Des solutions existent : les emojis inclusifs sont disponibles de manière native dans nos outils, PowerPeople propose de construire des avatars divers, des banques d’images inclusives se multiplient, et The Gender Spectrum collection offre une galerie de 180 images pour aller au-delà du genre et représenter aussi les personnes non-binaires.

Et si demain on créait des comités de relecture inclusive en entreprise ?

J’ai récemment découvert la création d’une nouvelle fonction au sein des rédactions de média, celle de gender editor, Mediapart lançant la vague française de cette tendance déjà internationale, comme expliqué dans cet article de CheekMagazine, en nommant Lénaïg Bredoux à ce poste.
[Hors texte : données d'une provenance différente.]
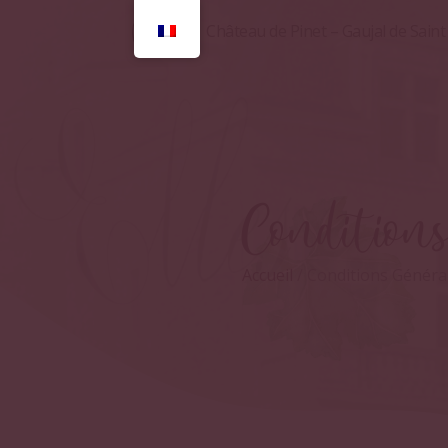
Château de Pinet – Gaujal de Sain
Condition
Accueil
/ Conditions Généra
Au sein d’une rédaction, ce rôle consiste à assurer une juste représentation et un juste traitement des questions liées au genre, par exemple que les titres des articles parlant des violences sexistes et sexuelles ne minimisent pas ces actes avec des formulations de type : “une femme se fait violer par un amant éconduit” qui contribue à la culture du viol (une femme ne se fait jamais violer, elle est violée et parler d’amant éconduit instille l’idée que l’auteur du viol avait une raison de violer, comme si être éconduit était une circonstance atténuante).
Ce prisme pour le moment essentiellement femmes/hommes et cet ancrage journalistique pourrait très bien s’élargir et on pourrait imaginer, notamment en entreprise, avoir des référent·es formé·es aux questions de langage inclusif et qui, à l’image des secrétaires (femme ou homme) de rédaction apporteraient une relecture inclusive des contenus produits dans le monde professionnel.
S’il paraît difficile de mettre cela en place dans tous les services d’une entreprise (ou quand on travaille seul·e), deux pistes sont selon moi à privilégier :

– systématiser la relecture par une personne tierce au moins des présentations & textes les plus importants, en demandant à cette personne de rechercher activement les mots ou expressions sexistes, mais aussi racistes, validistes, homophobes… C’est difficile sans formation et pas forcément exhaustif mais c’est un début.

– systématiser dans les services producteurs de contenus externes (notamment les équipes marketing et communication au sens large) la formation d’au moins une personne référente chargée de cette relecture.
Je sais que cela existe déjà dans certaines entreprises (même si on trouve encore peu d’informations sur ce sujet).

Ces comités de relecture inclusive seraient un vrai signal aussi en interne de la prise au sérieux de la question du langage inclusif, et plus généralement de la juste représentation des personnes dans leur diversité.

En attendant l’arrivée de ces comités, les 3 conseils simples partagés ici devraient vous permettre de repérer une grande partie des expressions non inclusives de vos présentations. Et on se rappelle que l’objectif est de lancer un mouvement vers le langage inclusif en sachant bien qu’on va se tromper et forcément oublier des choses. Progress, not perfection.